C.R. at 68. Leta also presented Claimant's signed Employee Orientation form showing that Claimant acknowledged receipt of the Drug Policy. See C.R. at 68.
Claimant did not object to this testimony.
In Consolidated Scrap Resources, Inc. v. Unemployment Compensation Board of Review, 2010 WL 9511268 (Pa. Cmwlth. No. 1002 C.D. 2010, filed Dec. 30, 2010), this Court reversed the UCBR's order affirming a referee's decision that granted benefits where the Court found that the claimant's statements admitting that he failed the drug test and explaining that drugs were in his system because he was around people who did drugs, was "competent evidence of ineligibility under Section 402(e.1) [of the Law], which requires proof only that the test was failed, not that the claimant actually took drugs." Slip op. at 7. Similarly, this Court concludes that there is competent record evidence that Employer had an established substance abuse policy and that Claimant failed Employer's drug test.
Consolidated Scrap Resources is cited for its persuasive value.
Claimant further argues that his alleged admissions do not prove he violated the Drug Policy because when he reported to the UC Representative that he had failed the drug test, he was merely communicating what Employer told him was the reason for his discharge, rather than actually admitting that he violated the Drug Policy. Claimant cites Washington Health System v. Unemployment Compensation Board of Review , 231 A.3d 79 (Pa. Cmwlth. 2020), wherein, prior to her drug test, the claimant disclosed that she used Cannabidiol oil to manage her cancer symptoms. "Following [the e]mployer's presentation of its case, [the c]laimant answered ‘yes’ in response to the referee's question as to whether [the e]mployer notified her that she had tested positive for the presence of marijuana." Id . at 82. The "[e]mployer argue[d] that [the c]laimant admitted that she ‘failed’ the drug test." Id . at 84. The Washington Health System Court rejected the employer's argument, noting that the claimant "admitted only that someone told her [she had failed the drug test]. This acknowledgement did not constitute an admission because she had no knowledge of the underlying fact. It was simply uncorroborated hearsay, which she had no burden to deny." Id .

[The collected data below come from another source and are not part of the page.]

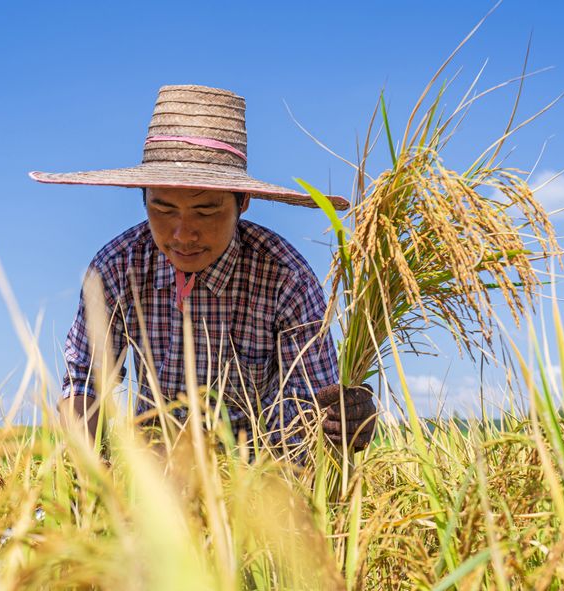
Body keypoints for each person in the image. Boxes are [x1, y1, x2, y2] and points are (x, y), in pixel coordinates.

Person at [30, 84, 375, 452]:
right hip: (157, 478)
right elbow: (84, 382)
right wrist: (97, 482)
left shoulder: (286, 279)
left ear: (243, 202)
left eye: (206, 210)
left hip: (262, 482)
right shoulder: (118, 267)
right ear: (143, 198)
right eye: (162, 209)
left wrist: (343, 421)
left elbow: (310, 408)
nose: (182, 234)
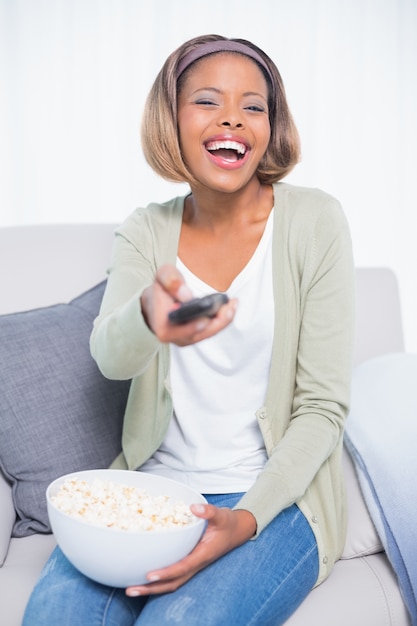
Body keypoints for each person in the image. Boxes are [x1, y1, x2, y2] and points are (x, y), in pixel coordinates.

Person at [23, 34, 355, 625]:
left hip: (270, 501)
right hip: (153, 491)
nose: (233, 116)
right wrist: (151, 313)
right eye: (207, 100)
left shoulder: (315, 221)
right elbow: (111, 358)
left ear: (270, 129)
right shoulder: (146, 231)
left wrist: (245, 520)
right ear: (169, 121)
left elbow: (323, 407)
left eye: (254, 106)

In contrast to Washington Health System , here, Claimant admitted not only that a failed drug test was the reason for his discharge, but that he failed the drug test, personal and mental health issues were the reasons for the actions that caused him to be discharged, and his involvement in the incident caused his separation. See C.R. at 7. See Greer ; see also Dillon v. Unemployment Comp. Bd. of Rev. , 68 A.3d 1054 (Pa. Cmwlth. 2013). Claimant's admissions contained in the Oral Interview, the Discharge Questionnaire, and the Claimant Questionnaire, which were admitted without objection and corroborated by Leta's unobjected to testimony, are sufficient to support the UCBR's decision denying UC benefits.

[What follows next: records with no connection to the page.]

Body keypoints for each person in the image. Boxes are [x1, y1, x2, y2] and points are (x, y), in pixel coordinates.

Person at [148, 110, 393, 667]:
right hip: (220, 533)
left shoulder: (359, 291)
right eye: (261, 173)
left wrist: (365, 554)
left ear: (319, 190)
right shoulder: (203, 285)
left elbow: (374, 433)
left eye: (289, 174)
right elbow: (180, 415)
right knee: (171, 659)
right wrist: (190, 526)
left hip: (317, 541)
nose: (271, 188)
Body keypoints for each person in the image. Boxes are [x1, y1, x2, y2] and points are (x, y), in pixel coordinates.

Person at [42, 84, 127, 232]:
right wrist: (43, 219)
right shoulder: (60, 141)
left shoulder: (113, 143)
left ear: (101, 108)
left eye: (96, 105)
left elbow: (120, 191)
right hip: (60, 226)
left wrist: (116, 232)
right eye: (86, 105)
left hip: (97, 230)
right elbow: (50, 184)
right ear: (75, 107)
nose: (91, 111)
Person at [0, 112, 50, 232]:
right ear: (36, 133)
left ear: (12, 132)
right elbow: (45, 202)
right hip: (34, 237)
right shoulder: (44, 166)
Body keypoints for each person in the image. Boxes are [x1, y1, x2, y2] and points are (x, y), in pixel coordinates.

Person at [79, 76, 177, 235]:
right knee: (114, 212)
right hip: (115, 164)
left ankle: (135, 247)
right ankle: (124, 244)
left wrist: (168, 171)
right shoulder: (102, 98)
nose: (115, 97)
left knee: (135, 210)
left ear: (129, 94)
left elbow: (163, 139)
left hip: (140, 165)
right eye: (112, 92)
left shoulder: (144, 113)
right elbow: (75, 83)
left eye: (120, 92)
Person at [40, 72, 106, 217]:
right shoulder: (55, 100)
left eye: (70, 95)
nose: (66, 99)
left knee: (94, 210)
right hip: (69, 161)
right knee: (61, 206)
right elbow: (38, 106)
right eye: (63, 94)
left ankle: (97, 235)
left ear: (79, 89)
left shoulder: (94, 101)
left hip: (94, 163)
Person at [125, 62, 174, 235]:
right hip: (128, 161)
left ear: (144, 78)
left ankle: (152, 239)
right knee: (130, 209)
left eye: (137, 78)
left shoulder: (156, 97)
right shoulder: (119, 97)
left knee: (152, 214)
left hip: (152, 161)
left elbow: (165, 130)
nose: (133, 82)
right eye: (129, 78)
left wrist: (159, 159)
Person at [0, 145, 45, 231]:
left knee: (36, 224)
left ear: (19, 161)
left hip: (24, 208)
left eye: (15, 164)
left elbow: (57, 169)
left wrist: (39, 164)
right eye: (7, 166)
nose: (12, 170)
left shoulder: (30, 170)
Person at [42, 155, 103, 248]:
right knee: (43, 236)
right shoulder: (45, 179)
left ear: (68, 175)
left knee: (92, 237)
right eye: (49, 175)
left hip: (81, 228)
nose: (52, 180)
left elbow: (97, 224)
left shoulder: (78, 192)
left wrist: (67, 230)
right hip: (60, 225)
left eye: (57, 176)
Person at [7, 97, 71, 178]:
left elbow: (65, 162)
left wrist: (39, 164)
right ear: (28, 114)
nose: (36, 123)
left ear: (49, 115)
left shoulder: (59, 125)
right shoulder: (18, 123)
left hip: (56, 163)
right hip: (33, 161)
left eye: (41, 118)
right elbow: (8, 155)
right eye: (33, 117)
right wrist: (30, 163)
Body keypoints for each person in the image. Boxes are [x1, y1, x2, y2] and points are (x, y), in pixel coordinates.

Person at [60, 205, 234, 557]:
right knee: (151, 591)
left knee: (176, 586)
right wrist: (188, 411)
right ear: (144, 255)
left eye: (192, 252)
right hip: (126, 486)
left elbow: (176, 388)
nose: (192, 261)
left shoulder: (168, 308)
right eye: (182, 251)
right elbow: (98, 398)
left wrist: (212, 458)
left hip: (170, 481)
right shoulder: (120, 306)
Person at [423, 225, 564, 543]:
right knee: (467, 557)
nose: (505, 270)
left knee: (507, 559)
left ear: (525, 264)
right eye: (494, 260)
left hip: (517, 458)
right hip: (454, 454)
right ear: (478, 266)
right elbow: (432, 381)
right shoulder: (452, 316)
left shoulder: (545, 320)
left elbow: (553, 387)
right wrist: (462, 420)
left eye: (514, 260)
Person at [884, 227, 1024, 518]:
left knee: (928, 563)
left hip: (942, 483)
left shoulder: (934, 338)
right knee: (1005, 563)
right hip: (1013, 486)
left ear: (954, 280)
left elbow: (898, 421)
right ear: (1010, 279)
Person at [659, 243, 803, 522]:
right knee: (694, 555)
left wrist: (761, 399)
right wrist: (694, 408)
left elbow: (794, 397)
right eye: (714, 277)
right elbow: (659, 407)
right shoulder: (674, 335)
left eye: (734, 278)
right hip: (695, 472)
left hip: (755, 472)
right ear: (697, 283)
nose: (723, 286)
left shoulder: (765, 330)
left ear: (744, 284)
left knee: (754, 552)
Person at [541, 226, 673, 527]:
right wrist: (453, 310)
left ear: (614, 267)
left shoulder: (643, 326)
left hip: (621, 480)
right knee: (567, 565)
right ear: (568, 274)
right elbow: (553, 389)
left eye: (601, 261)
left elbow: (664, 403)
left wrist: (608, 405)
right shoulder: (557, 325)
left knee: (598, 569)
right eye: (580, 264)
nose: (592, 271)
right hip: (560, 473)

Finally, Claimant contends that the UCBR wrongly denied Claimant UC benefits because its denial was based on erroneously admitted evidence, and that properly objected to hearsay cannot support disqualification from UC benefits. This Court agrees with Claimant that erroneously admitted evidence cannot support a denial of benefits. However, "[a]n appellate court may affirm on other grounds where grounds for affirmance exist." Martel v. Allegheny Cnty. , 216 A.3d 1165, 1168 n.2 (Pa. Cmwlth. 2019). As discussed supra , Claimant's corroborated admissions support the denial of Claimant's UC benefits.
For all of the above reasons, the UCBR's order is affirmed.
ORDER
AND NOW, this 23rd day of February, 2022, the Unemployment Compensation Board of Review's October 30, 2020 order is affirmed.